Aim
Locate each line in the records below that contains the string "pose", and copy those lines unchanged.

** BEGIN The input **

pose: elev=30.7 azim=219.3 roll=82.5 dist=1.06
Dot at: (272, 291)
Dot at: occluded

** END The input **
** BEGIN The input **

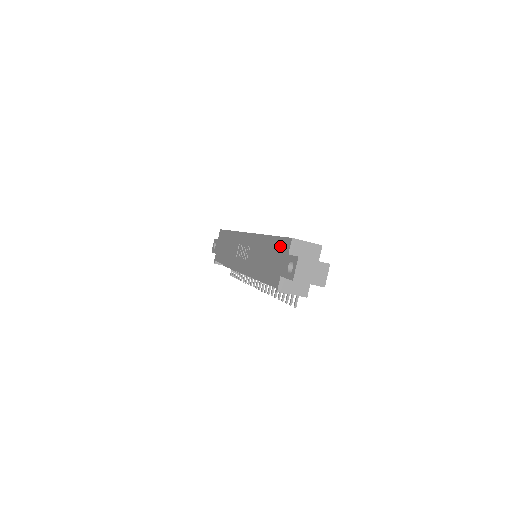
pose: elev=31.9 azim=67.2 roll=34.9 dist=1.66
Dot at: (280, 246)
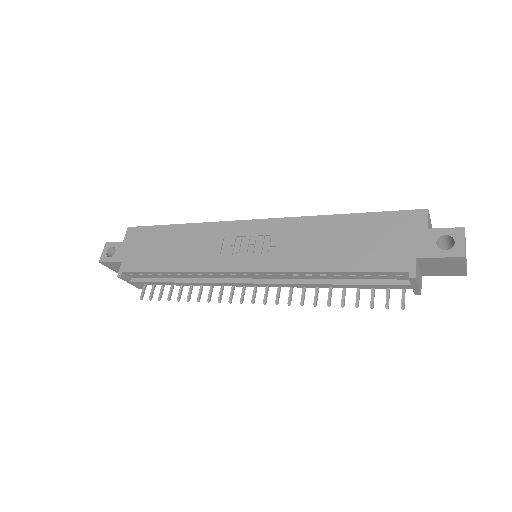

** END The input **

Task response
pose: elev=30.7 azim=219.3 roll=82.5 dist=1.06
pose: elev=31.9 azim=67.2 roll=34.9 dist=1.66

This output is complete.